> [PROBLEM REQUIREMENTS]:
Give every line of the records below as a Markdown table with the columns Row and Content, numbering the rows in order. Leave out blank lines and the pictures.

> [DATA ENTRIES]:
+ + + + + + +

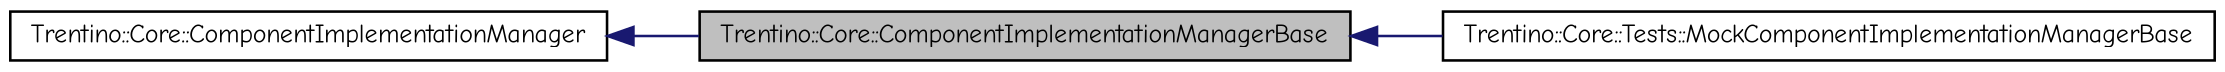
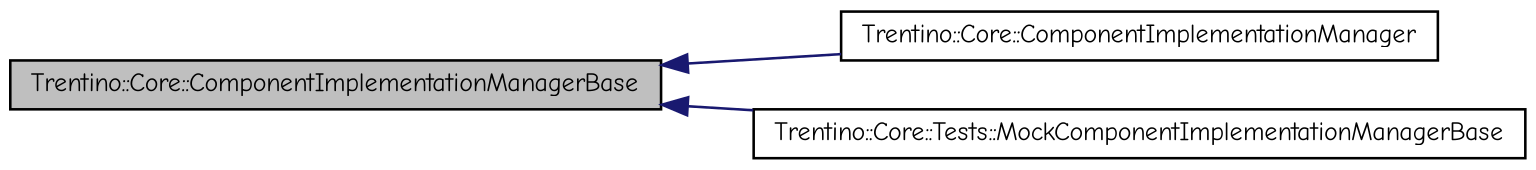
  digraph {
    rankdir=LR
    fontname="Comic Neue"
    node [color=black fillcolor=white fontname="Comic Neue" fontsize=10 shape=record style=filled]
    edge [color=midnightblue dir=back fontname="Comic Neue" fontsize=10 labelfontname=Helvetica labelfontsize=10 style=solid]
    n1 [fillcolor=grey75 fontcolor=black height=0.2 label="Trentino::Core::ComponentImplementationManagerBase" width=0.4]
    n2 [height=0.2 label="Trentino::Core::ComponentImplementationManager" width=0.4]
    n3 [height=0.2 label="Trentino::Core::Tests::MockComponentImplementationManagerBase" width=0.4]
-   n2 -> n1
+   n1 -> n2
    n1 -> n3
  }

+ + + + + + +

> [EXPECTED OUTPUT]:
| Row | Content |
|---|---|
| 1 |   digraph { |
| 2 |     rankdir=LR |
| 3 |     fontname="Comic Neue" |
| 4 |     node [color=black fillcolor=white fontname="Comic Neue" fontsize=10 shape=record style=filled] |
| 5 |     edge [color=midnightblue dir=back fontname="Comic Neue" fontsize=10 labelfontname=Helvetica labelfontsize=10 style=solid] |
| 6 |     n1 [fillcolor=grey75 fontcolor=black height=0.2 label="Trentino::Core::ComponentImplementationManagerBase" width=0.4] |
| 7 |     n2 [height=0.2 label="Trentino::Core::ComponentImplementationManager" width=0.4] |
| 8 |     n3 [height=0.2 label="Trentino::Core::Tests::MockComponentImplementationManagerBase" width=0.4] |
| 9 | -   n2 -> n1 |
| 10 | +   n1 -> n2 |
| 11 |     n1 -> n3 |
| 12 |   } |